If you think that’s click bait, I could have said closer to the truth that Morgan Freeman—as the voice of a pre-historic spearhead—led us through the visitor’s center for a marsh before we bought our Christmas tree, but where would be the fun of that?
Snowy Day Trip
Last week, Tracy planned for us a trip out of Madison for the day, a bit like old times except that we needed to get the whole day done before more snow was scheduled in around dark. Back when I lived around occasional snow I used to be able to keep track of it, but now it’s either just snowed or snowing or about to snow, so the status matters only if the roads are going to be icy. Must’ve been about to get icy? I’m not even sure if that is a time placeholder anymore.

We did drive northeast of Madison, and I may have dozed in the truck when I wanted to be on the lookout for turkeys. I saw them once.

__Action item A__.
Do these statements agree with the day-trip passage? (i) Tracy planned the trip out of Madison. (ii) The drive went southwest of Madison. (iii) No turkeys were seen on the way.

__Page images and extracted text__.
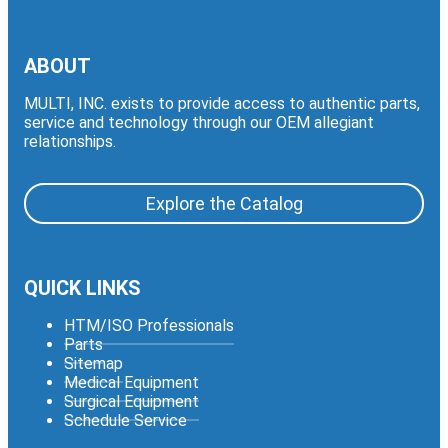
ABOUT
MULTI, INC. exists to provide access to authentic parts,
service and technology through our OEM allegiant
relationships.
Explore the Catalog
QUICK LINKS
HTM/ISO Professionals
Parts
Sitemap
Medical Equipment
Surgical Equipment
Schedule Service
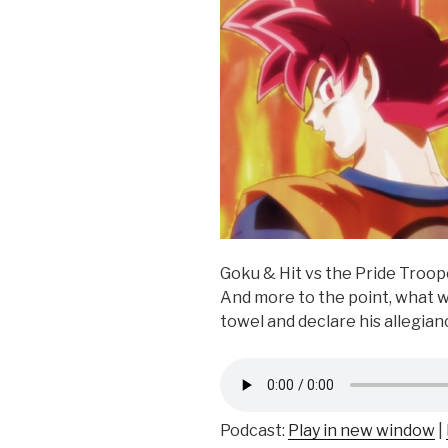
Goku & Hit vs the Pride Troop
And more to the point, what 
towel and declare his allegi
Podcast:
Play in new window
|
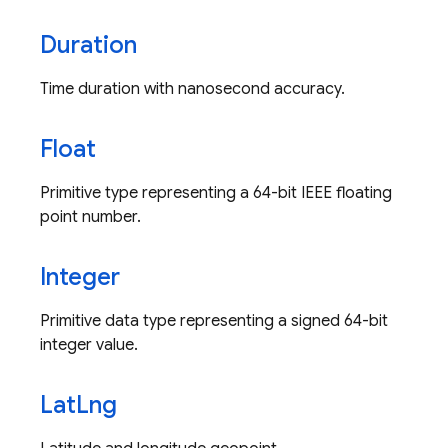
Duration
Time duration with nanosecond accuracy.
Float
Primitive type representing a 64-bit IEEE floating
point number.
Integer
Primitive data type representing a signed 64-bit
integer value.
Lat
Lng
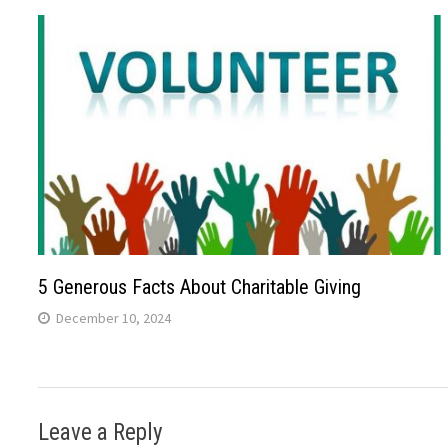
5 Generous Facts About Charitable Giving
December 10, 2024
Leave a Reply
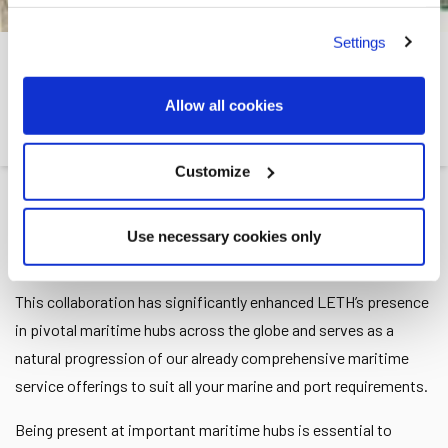
Settings
GIBRALTAR
Allow all cookies
Leth
>>
Locations
>>
Gibraltar
Customize
LETH
has been present in Gibraltar since 2021 through our
Use necessary cookies only
partnership with
Incargo S.L
.
This collaboration has significantly enhanced LETH’s presence
in pivotal maritime hubs across the globe and serves as a
natural progression of our already comprehensive maritime
service offerings to suit all your marine and port requirements.
Being present at important maritime hubs is essential to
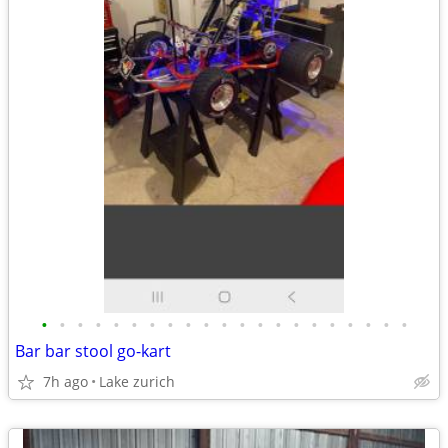
•
•
•
•
•
•
•
•
•
•
•
•
•
•
•
•
•
•
•
•
•
Bar bar stool go-kart
7h ago
Lake zurich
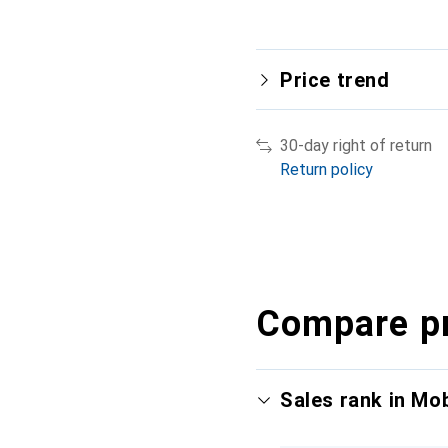
Price trend
30-day right of return
Return policy
Compare p
Sales rank in Mo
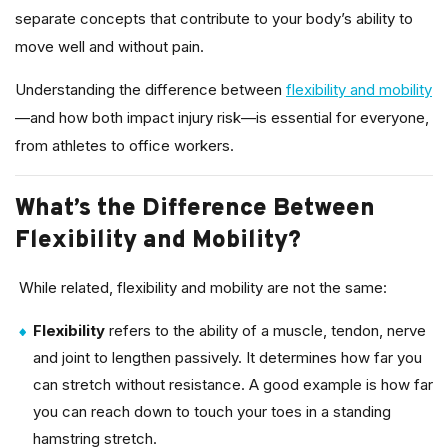
separate concepts that contribute to your body’s ability to
move well and without pain.
Understanding the difference between
flexibility and mobility
—and how both impact injury risk—is essential for everyone,
from athletes to office workers.
What’s the Difference Between
Flexibility and Mobility?
While related, flexibility and mobility are not the same:
Flexibility
refers to the ability of a muscle, tendon, nerve
and joint to lengthen passively. It determines how far you
can stretch without resistance. A good example is how far
you can reach down to touch your toes in a standing
hamstring stretch.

__Action item B__.
Can you repeat the stretch of the rows from their first line through the line containing "Leave a Reply", leaving the pictures out?

__Exercise result A__.
(i) Yes: "Tracy planned for us a trip out of Madison for the day"
(ii) No: "We did drive northeast of Madison"
(iii) No: "I saw them once."

__Exercise result B__.
ABOUT
MULTI, INC. exists to provide access to authentic parts,
service and technology through our OEM allegiant
relationships.
Explore the Catalog
QUICK LINKS
HTM/ISO Professionals
Parts
Sitemap
Medical Equipment
Surgical Equipment
Schedule Service
Goku & Hit vs the Pride Troop
And more to the point, what 
towel and declare his allegi
Podcast:
Play in new window
|
Duration
Time duration with nanosecond accuracy.
Float
Primitive type representing a 64-bit IEEE floating
point number.
Integer
Primitive data type representing a signed 64-bit
integer value.
Lat
Lng
5 Generous Facts About Charitable Giving
December 10, 2024
Leave a Reply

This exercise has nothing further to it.